Un racconto che non si può piegare ai canoni della «commedia italiana della crisi» con quattro star televisive, ma che maneggia un materiale sconosciuto e profondo. E con un gruppo di presenze eccezionali: nessun interprete del film è attore professionista: la protagonista Adele (Celeste Casciano) è la moglie del regista, la sorella Ina (Barbara De Matteis) che vuole fare l’attrice, nella vita lavora nel bar di famiglia, presenza solare che smorza la cupezza della sorella angosciata dai problemi ecnomici, grazie al suo sogno di recitare, del provino con Ozpetek.
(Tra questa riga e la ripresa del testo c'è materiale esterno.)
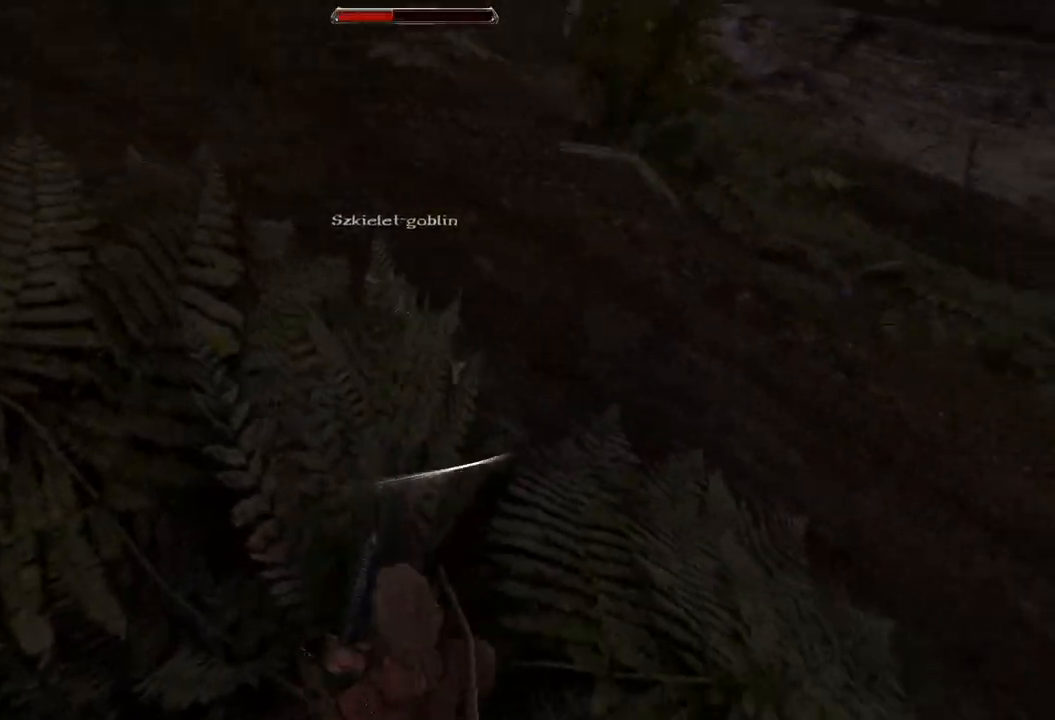
{"keys": [], "mouse": ["left"], "events": [[340, "mouse_left", "down"]]}
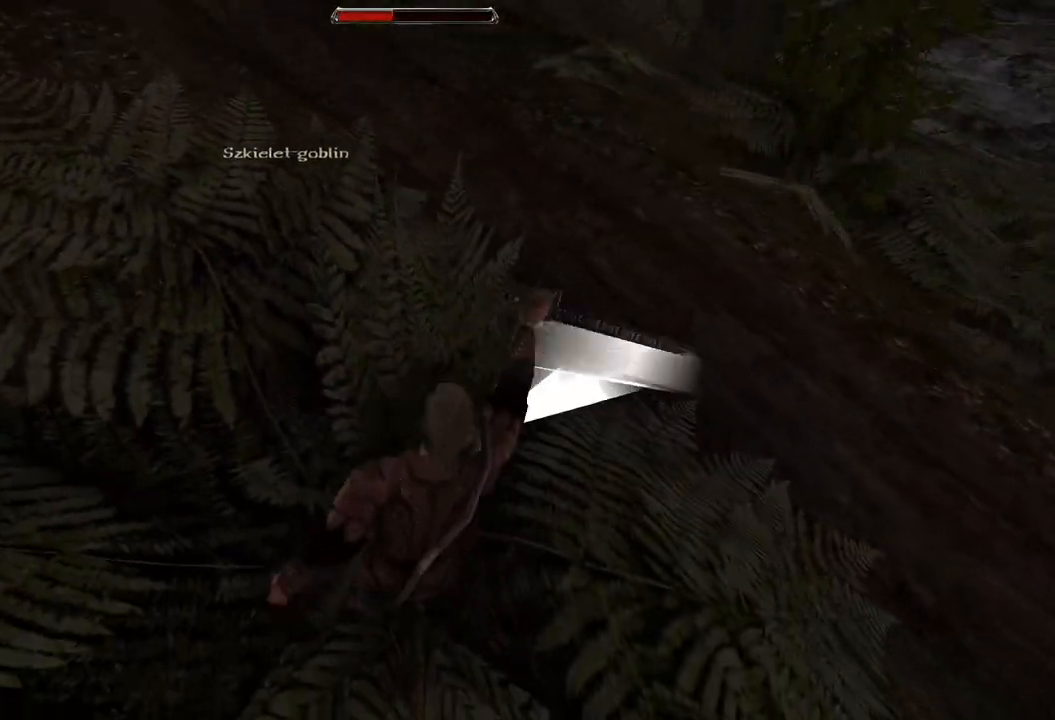
{"keys": ["s"], "mouse": [], "events": [[20, "mouse_left", "up"], [280, "s", "down"]]}
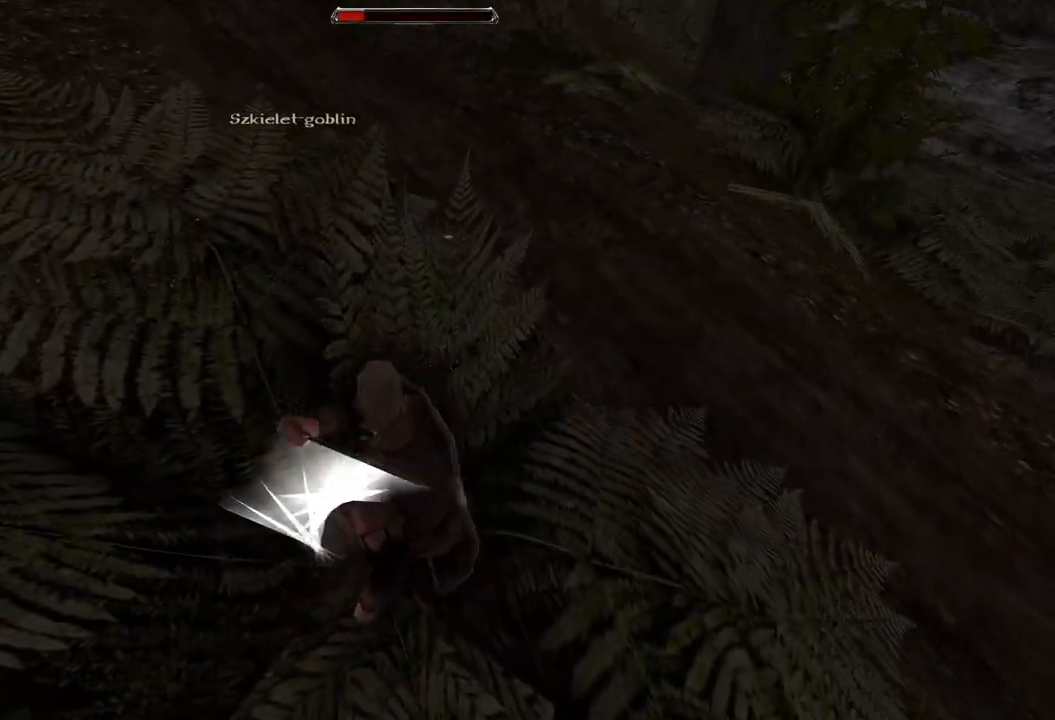
{"keys": ["s"], "mouse": [], "events": [[60, "s", "up"], [300, "s", "down"]]}
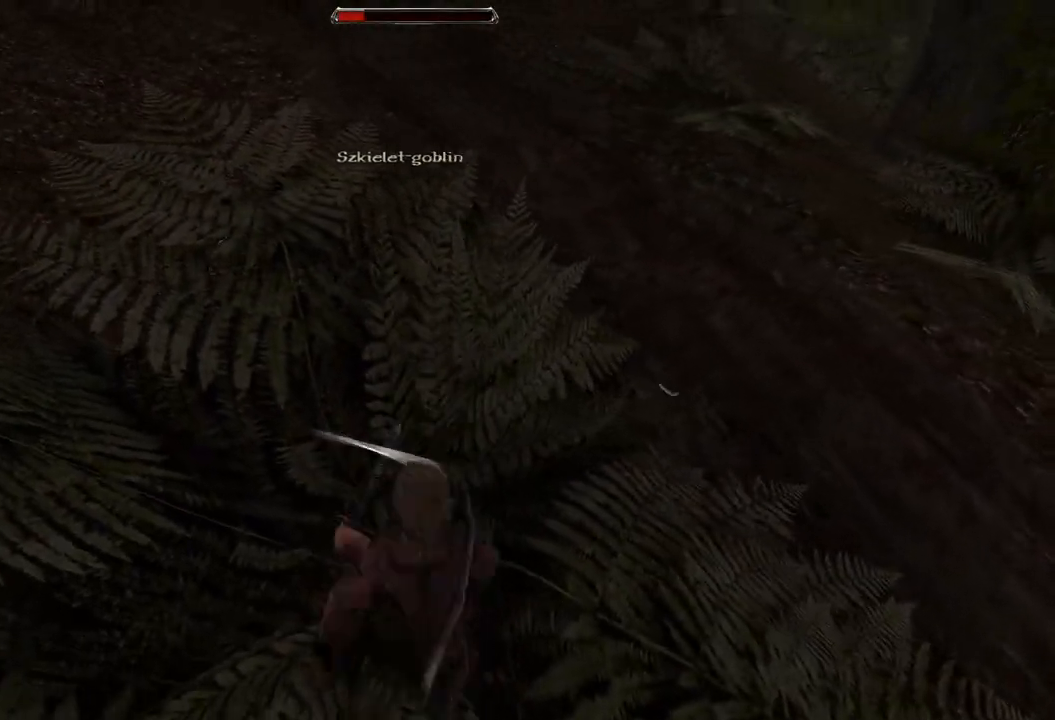
{"keys": [], "mouse": [], "events": [[80, "s", "up"], [340, "mouse_left", "down"], [500, "mouse_left", "up"]]}
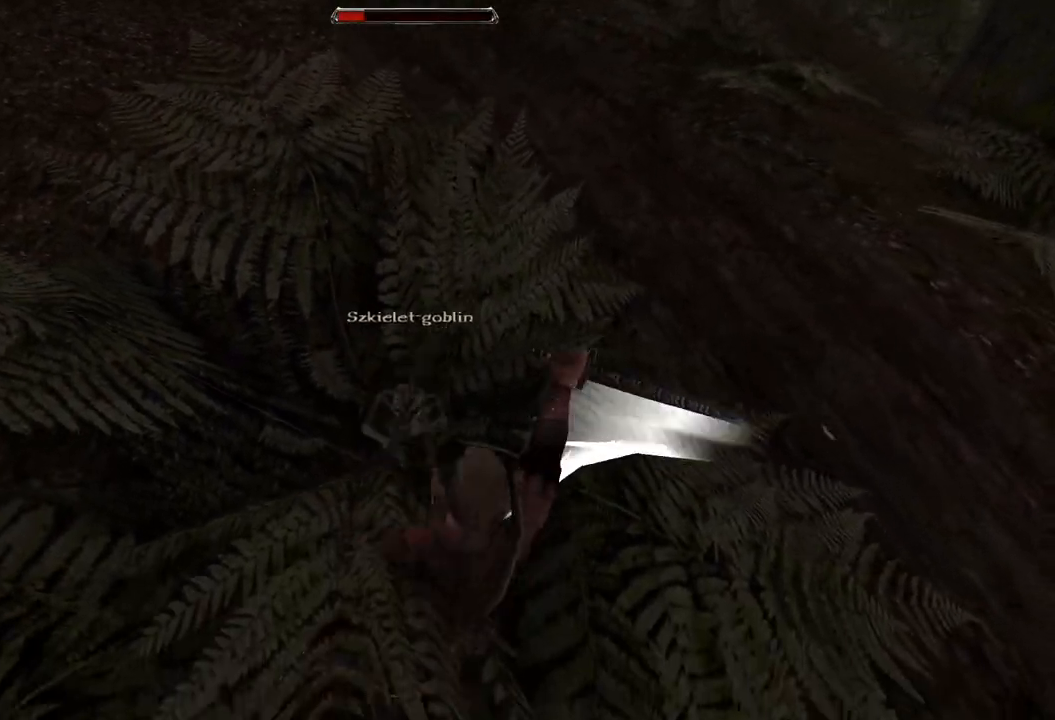
{"keys": [], "mouse": ["left"], "events": [[360, "mouse_left", "down"]]}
Poi c’è la figlia (la vera figlia di Celeste Casciano) divinità primaverile o giovane menade, e la madre (Anna Boccadamo, professione cuoca) che incarna in sé la fiducia ancestrale nella natura e nelle presenze spirituali.
«Il pubblico lo vede come un film straniero con sottotitoli» ci ha detto Winspeare quando gli abbiamo chiesto del fatto che è parlato nel dialetto dei paesi del Capo, dove ogni parola ha una sfumatura greca mediata dal latino (l’andamento giambico dei modi di dire, endecasillabico nelle frasi più complesse) o anche ecclesiastico come in quel «In grazia di Dio» del titolo, sospiro di sollievo dopo una giornata di fatica, da leggersi in parallelo a quel «Deo Gratias» pronunciato dalle nonne, con un misto di reverenza e ancor più sollievo dopo l’Ite missa est della lunga funzione domenicale, un’antica sapienza a cogliere il lato umoristico degli eventi.